After these changes, the longterm jitter was between 500 and 3500. However, starting glxgears caused peaks up to 70000. So I have replaced the NVidia video card by an ATI and now the jitter is always below 3500.
The final hardware setup is:
Mainboard: ASUS P5B deluxe
Processor: Core2Duo E6600 2x2.4GHz
RAM: 4 GB Corsair PC2-800 CL4
Video: Radeon X300, 128MB
HDD: 80GB Samsung IDE
-> 3500 max Jitter with 5 glxgears and FullHD video playback (which shows only a few frames every 10 seconds) mesured for 1 hour.
I bought and have installed a Gigabyte GA-E350N motherboard with 4 GB DDR1600 RAM. Storage is a 64 GB SSD. It boots an install from the latest live CD in about 20 seconds. For those that don't know, this is a mini itx low power PC with a dual core AMD cpu running at 1.6Ghz. The CPU includes an integrated Radeon GPU, although I am not using it at the moment because loading the radeon drivers seemed to greatly increase latency in previous testing.
I tried various configurations in the bios and grub to improve latency test scores. Oddly, it seemed to give better scores when I did *not* use the ISOLCPUs parameter, giving me stable 10000/4000 numbers with both CPUs enabled but all the other BIOS switches set as described here.

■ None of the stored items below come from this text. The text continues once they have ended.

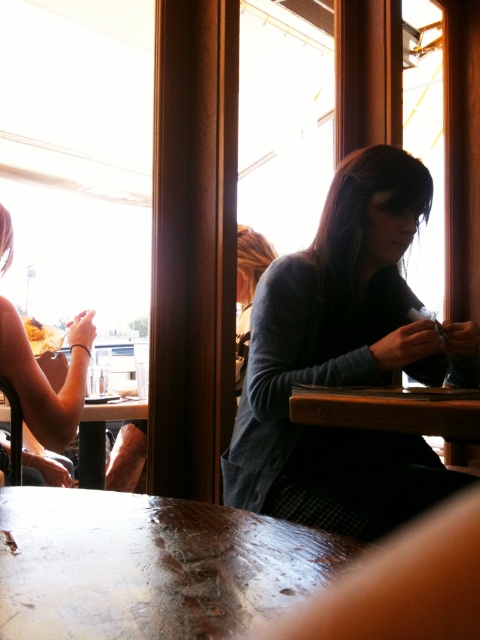
Question: Can you confirm if matte black shirt at left is smaller than wooden table at lower left?

Choices:
 (A) yes
 (B) no

Answer: (B)

Question: Which object is farther from the camera taking this photo?

Choices:
 (A) matte black shirt at left
 (B) gray sweater at center

Answer: (A)

Question: Considering the relative positions of gray sweater at center and wooden table at center in the image provided, where is gray sweater at center located with respect to wooden table at center?

Choices:
 (A) right
 (B) left

Answer: (B)

Question: Estimate the real-world distances between objects in this image. Which object is closer to the wooden table at lower center?

Choices:
 (A) wooden table at lower left
 (B) matte black shirt at left

Answer: (B)

Question: Which point is closer to the camera taking this photo?

Choices:
 (A) (391, 404)
 (B) (68, 625)

Answer: (B)

Question: Is matte black shirt at left wider than wooden table at lower left?

Choices:
 (A) yes
 (B) no

Answer: (B)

I then decided to try the scripts here and check latency, including running the ISOLCPUS parameter. So far it's running numbers of about 4000/1200 for latency running two copies of glxgears and browsing with a copy of firefox... a significant improvement if correct (this is, after all, a benchmark instead of real work).

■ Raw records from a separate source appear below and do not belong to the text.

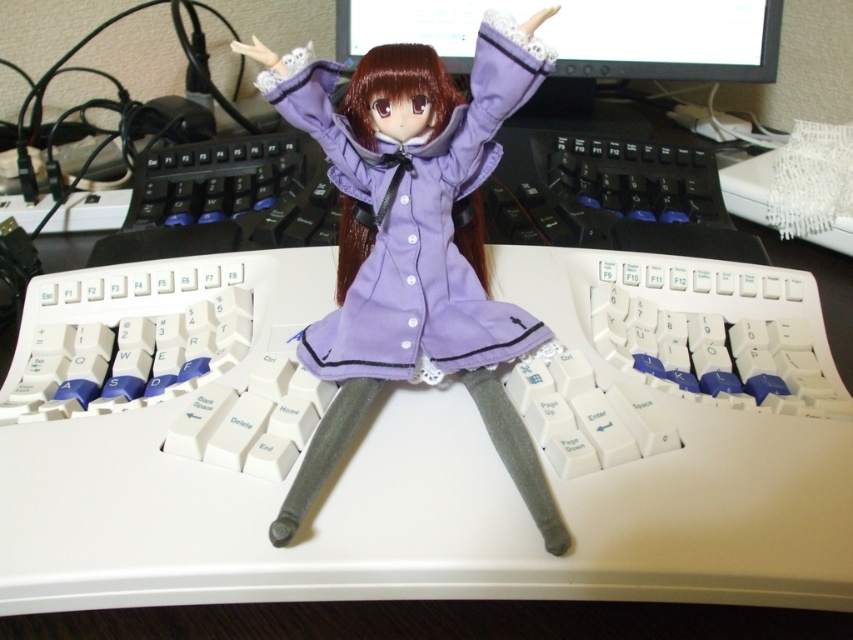
Question: Does purple fabric doll at center have a lesser width compared to matte black monitor at upper center?

Choices:
 (A) yes
 (B) no

Answer: (A)

Question: Which of the following is the closest to the observer?

Choices:
 (A) (321, 65)
 (B) (682, 19)

Answer: (A)

Question: Can you confirm if purple fabric doll at center is positioned to the left of matte black monitor at upper center?

Choices:
 (A) yes
 (B) no

Answer: (A)

Question: Is purple fabric doll at center smaller than matte black monitor at upper center?

Choices:
 (A) no
 (B) yes

Answer: (B)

Just another data point for you. I'll post later results after I run it in for 24 hours. I might try changing the base thread period to match the servo, and change the servo time to something like 125us, to simulate running an 8khz servo thread. If anyone can think of latency test settings to try to verify a servo thread that fast will really work, I'd appreciate it.
This computer is a replacement for my mill control PC, so I'll be installing a Mesa 5i20 and servo card for use, IE no software stepping... although the reason I want low latency is that I'd like to try doing software commutation on some brushless servos.